[Opening Supplied material section]

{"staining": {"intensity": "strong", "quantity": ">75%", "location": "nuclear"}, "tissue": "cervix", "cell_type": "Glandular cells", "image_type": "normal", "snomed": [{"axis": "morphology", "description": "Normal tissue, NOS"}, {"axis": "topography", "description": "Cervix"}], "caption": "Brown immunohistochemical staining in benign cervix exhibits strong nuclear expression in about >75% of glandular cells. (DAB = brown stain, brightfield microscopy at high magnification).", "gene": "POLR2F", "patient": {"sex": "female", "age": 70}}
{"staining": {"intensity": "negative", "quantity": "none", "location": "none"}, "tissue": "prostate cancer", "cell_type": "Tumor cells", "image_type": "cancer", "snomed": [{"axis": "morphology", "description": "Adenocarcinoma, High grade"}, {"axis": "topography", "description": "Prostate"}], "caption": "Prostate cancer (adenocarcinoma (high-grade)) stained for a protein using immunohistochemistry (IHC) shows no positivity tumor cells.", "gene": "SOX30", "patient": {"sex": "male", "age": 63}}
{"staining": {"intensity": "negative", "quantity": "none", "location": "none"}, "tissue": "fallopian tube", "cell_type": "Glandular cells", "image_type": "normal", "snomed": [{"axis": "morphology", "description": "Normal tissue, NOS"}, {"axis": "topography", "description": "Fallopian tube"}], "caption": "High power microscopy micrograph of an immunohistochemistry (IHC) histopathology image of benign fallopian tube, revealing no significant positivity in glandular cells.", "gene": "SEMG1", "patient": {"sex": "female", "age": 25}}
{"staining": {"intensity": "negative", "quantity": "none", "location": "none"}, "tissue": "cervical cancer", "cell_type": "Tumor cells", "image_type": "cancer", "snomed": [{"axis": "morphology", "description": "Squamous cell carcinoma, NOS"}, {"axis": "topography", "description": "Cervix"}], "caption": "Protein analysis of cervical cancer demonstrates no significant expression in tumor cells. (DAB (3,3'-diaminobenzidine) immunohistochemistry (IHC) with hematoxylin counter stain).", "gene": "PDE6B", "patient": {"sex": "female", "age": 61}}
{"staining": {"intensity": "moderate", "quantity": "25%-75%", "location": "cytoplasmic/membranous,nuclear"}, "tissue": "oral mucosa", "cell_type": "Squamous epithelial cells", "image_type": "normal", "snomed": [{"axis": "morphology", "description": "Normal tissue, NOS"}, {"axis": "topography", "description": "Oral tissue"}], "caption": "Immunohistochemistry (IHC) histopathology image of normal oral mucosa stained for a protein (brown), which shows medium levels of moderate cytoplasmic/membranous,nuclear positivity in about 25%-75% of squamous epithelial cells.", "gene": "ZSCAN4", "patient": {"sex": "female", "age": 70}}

[Closing Supplied material section]

Work order
Go through the listing and transcribe all of it exactly.

Response to the task
{"staining": {"intensity": "strong", "quantity": ">75%", "location": "nuclear"}, "tissue": "cervix", "cell_type": "Glandular cells", "image_type": "normal", "snomed": [{"axis": "morphology", "description": "Normal tissue, NOS"}, {"axis": "topography", "description": "Cervix"}], "caption": "Brown immunohistochemical staining in benign cervix exhibits strong nuclear expression in about >75% of glandular cells. (DAB = brown stain, brightfield microscopy at high magnification).", "gene": "POLR2F", "patient": {"sex": "female", "age": 70}}
{"staining": {"intensity": "negative", "quantity": "none", "location": "none"}, "tissue": "prostate cancer", "cell_type": "Tumor cells", "image_type": "cancer", "snomed": [{"axis": "morphology", "description": "Adenocarcinoma, High grade"}, {"axis": "topography", "description": "Prostate"}], "caption": "Prostate cancer (adenocarcinoma (high-grade)) stained for a protein using immunohistochemistry (IHC) shows no positivity tumor cells.", "gene": "SOX30", "patient": {"sex": "male", "age": 63}}
{"staining": {"intensity": "negative", "quantity": "none", "location": "none"}, "tissue": "fallopian tube", "cell_type": "Glandular cells", "image_type": "normal", "snomed": [{"axis": "morphology", "description": "Normal tissue, NOS"}, {"axis": "topography", "description": "Fallopian tube"}], "caption": "High power microscopy micrograph of an immunohistochemistry (IHC) histopathology image of benign fallopian tube, revealing no significant positivity in glandular cells.", "gene": "SEMG1", "patient": {"sex": "female", "age": 25}}
{"staining": {"intensity": "negative", "quantity": "none", "location": "none"}, "tissue": "cervical cancer", "cell_type": "Tumor cells", "image_type": "cancer", "snomed": [{"axis": "morphology", "description": "Squamous cell carcinoma, NOS"}, {"axis": "topography", "description": "Cervix"}], "caption": "Protein analysis of cervical cancer demonstrates no significant expression in tumor cells. (DAB (3,3'-diaminobenzidine) immunohistochemistry (IHC) with hematoxylin counter stain).", "gene": "PDE6B", "patient": {"sex": "female", "age": 61}}
{"staining": {"intensity": "moderate", "quantity": "25%-75%", "location": "cytoplasmic/membranous,nuclear"}, "tissue": "oral mucosa", "cell_type": "Squamous epithelial cells", "image_type": "normal", "snomed": [{"axis": "morphology", "description": "Normal tissue, NOS"}, {"axis": "topography", "description": "Oral tissue"}], "caption": "Immunohistochemistry (IHC) histopathology image of normal oral mucosa stained for a protein (brown), which shows medium levels of moderate cytoplasmic/membranous,nuclear positivity in about 25%-75% of squamous epithelial cells.", "gene": "ZSCAN4", "patient": {"sex": "female", "age": 70}}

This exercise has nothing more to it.